TEXTE PRÉSENTÉ.
▬▬▬▬▬▬▬▬▬▬
Ce géronda, nonobstant ses soixante‑quinze ans, n'eût jamais prétendu, de la part de quiconque, au moindre respect. Lui‑même, de fait, se regardait comme un chien. Pour lui, comme pour d'autres «petits vieux», selon qu'il s'en expliquait - eux‑mêmes plus âgés que lui, mais surtout faibles et malades, il s'en allait mendier, quémandant l'aumône d'un morceau de pain. Et toujours, ce faisant, il s'inclinait jusqu'à terre, implorant la bénédiction de tous, qu'ils fussent moines, novices, ou pèlerins et laïcs.
Et lorsqu'un jour il voulut, à Karyès, acheter l'un de ces sacs de toile bise dont usent les moines, et qu'il ne le put -ceux‑ci valant trop cher, pour lui qui n'avait nul argent- soudain, dans un coin de l'atelier avisant le bout éculé d'une vieille musette : «Et celui‑ci ? s'enquit‑il. Combien ? - Celui‑ci ? fit le magasinier. Mais rien ! qu'en ferais‑tu donc ? - J'en chargerai mon dos, dit le moine, comme d'un havresac. - Ah, bah, n'aurais‑tu pas honte de charrier sur toi pareille vieillerie ? s'étonna bien l'autre, tout abasourdi. - Et pourquoi donc, répartit Enoch, en aurais‑je honte ?» Puis avec cette simplicité, si coutumière chez lui : «Pourquoi ? poursuivit‑il. Puisque je vaux pis, moi que cette vieille toile !»
Le hiéromoine Chrysostome, théologien talentueux du saint monastère de la Grande Lavra, fut mandé par le Patriarche à cette fin d'être consacré Evêque. Mais celui‑ci, de bien loin préférant ce qui est humble aux plus hautes dignités conférées par l'Eglise, refusa cette offre, disant : «Pour moi, je n'abandonne pas ma skoufia3 de moine !»
▬▬▬▬▬▬▬▬▬▬
EXTRAIT DES DONNÉES.

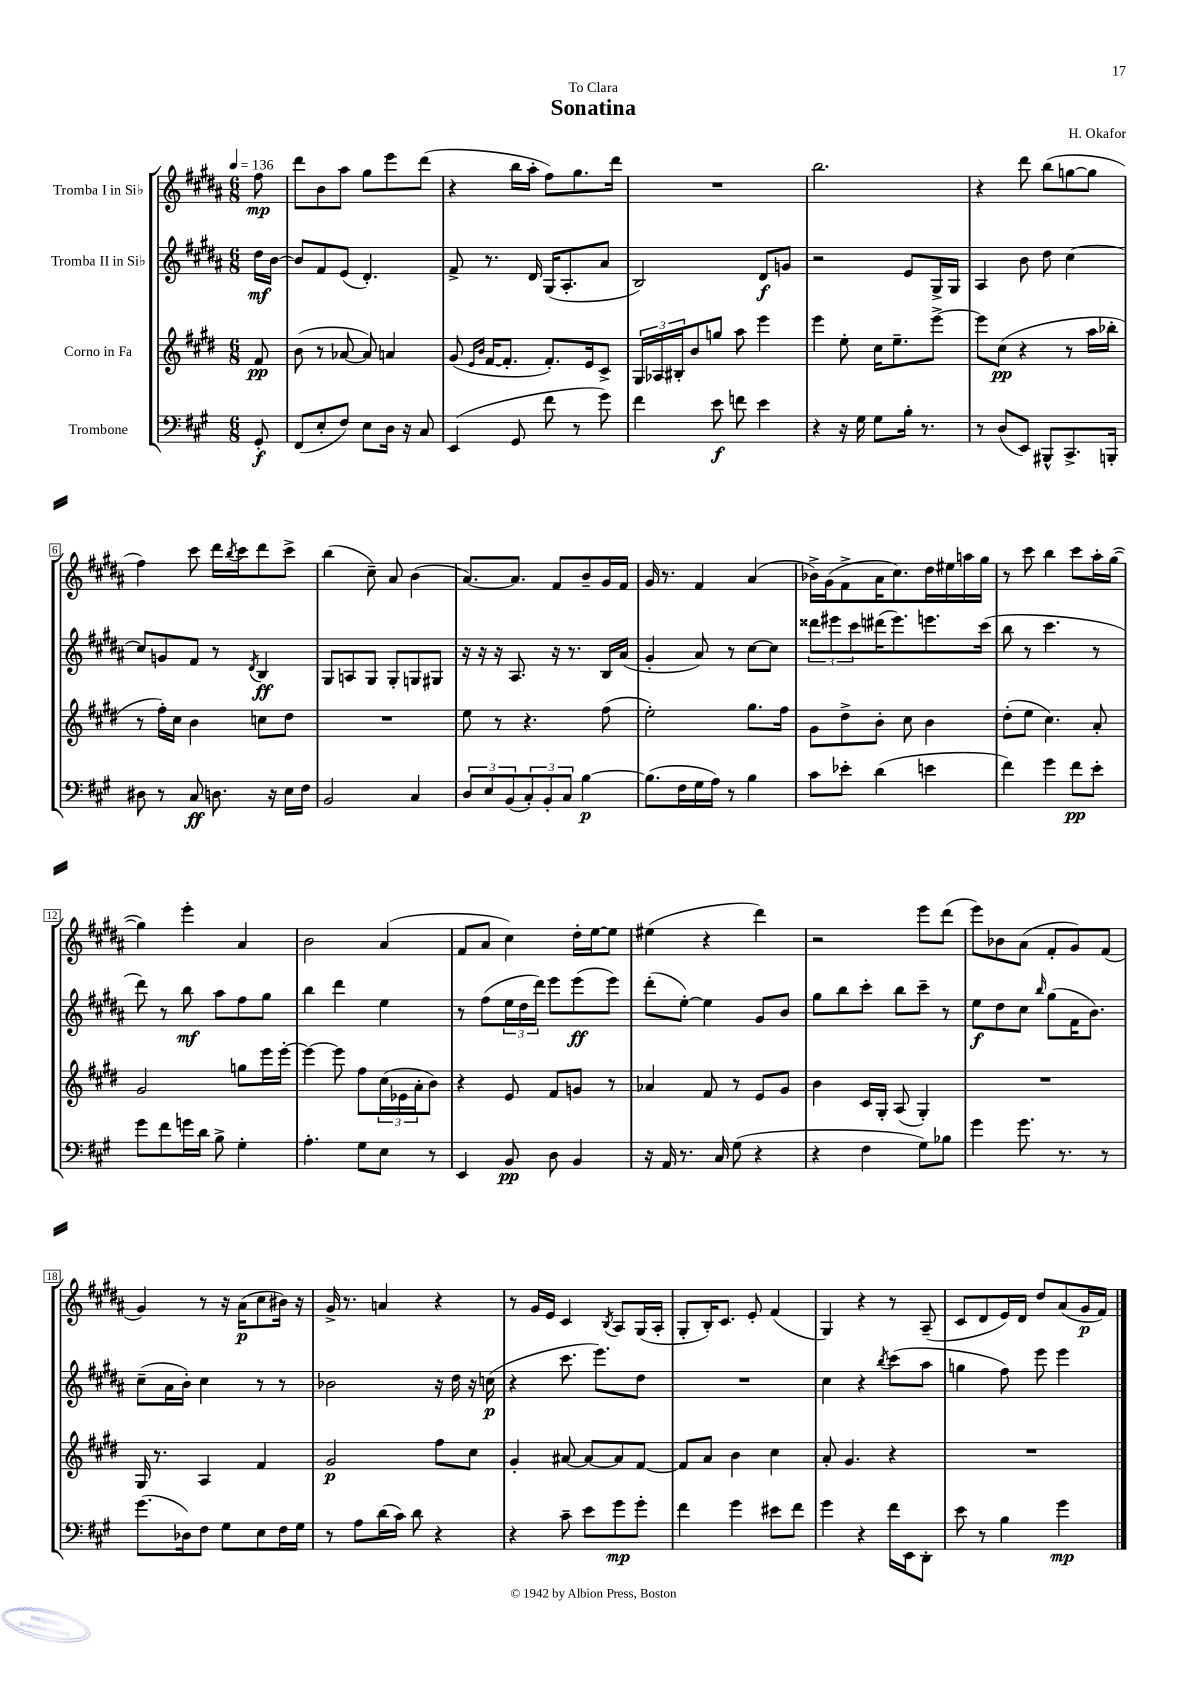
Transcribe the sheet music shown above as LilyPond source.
▬▬▬▬▬▬▬▬▬▬
TÂCHES À RÉALISER.
(a) Dans le récit sur l'humilité des moines, pourquoi Enoch n'aurait-il pas honte de porter la vieille musette éculée ? Répondez en une à trois phrases.
(b) Recopiez fidèlement le passage du récit sur l'humilité des moines qui commence aux mots «Ce géronda, nonobstant» et s'arrête après «pèlerins et laïcs.».
(c) Prolongez le récit sur l'humilité des moines au-delà de sa dernière phrase.

RÉPONSES PAR TÂCHE.
(a) Enoch n'en aurait pas honte parce qu'il s'estime de moindre valeur que cette vieille toile. Il répond au magasinier qu'il vaut pis que ce vieux sac.

(b)
Ce géronda, nonobstant ses soixante‑quinze ans, n'eût jamais prétendu, de la part de quiconque, au moindre respect. Lui‑même, de fait, se regardait comme un chien. Pour lui, comme pour d'autres «petits vieux», selon qu'il s'en expliquait - eux‑mêmes plus âgés que lui, mais surtout faibles et malades, il s'en allait mendier, quémandant l'aumône d'un morceau de pain. Et toujours, ce faisant, il s'inclinait jusqu'à terre, implorant la bénédiction de tous, qu'ils fussent moines, novices, ou pèlerins et laïcs.

(c)
Un éminent hôte orthodoxe demanda quelque jour à rencontrer le père Silouane. A quoi le hiéromoine N... du même monastère, lequel faisait cependant partie de la synaxe, lui répondit:
- J'ignore pourquoi, vous, théologien érudit, vous rendez chez le père Silouane, qui n'est qu'un paysan illettré. N'y en a‑t‑il pas un autre qui fût plus remarquable que lui ?
- Pour bien comprendre le Géronda Silouane, reprit l'hôte, visiblement peiné en son âme, il faut être, pour le moins, ce que vous nommez érudit.
Le même hiéromoine N... décidément ignorant, pour sa part, des divines expériences du Saint, dit à un autre frère :
- Je me demande vraiment pourquoi tous vont à lui. Ce père Silouane, sûrement, n'ouvre pas un livre.
- Peut‑être, répondit le moine ; peut‑être ne lit‑il rien, mais du moins il fait tout. Tandis que d'autres, à rebours, lisent beaucoup sans doute, mais ne font rien, absolument, de ce qui est dans les livres.
Je m'enquis auprès d'un géronda, grand ascète mais simple jusqu'à l'ingénuité :
- Pourquoi vos citronniers, géronda, portent-ils tant de fruits ?
- Mon enfant, répondit-il, c'est parce que j'abaisse leurs branches.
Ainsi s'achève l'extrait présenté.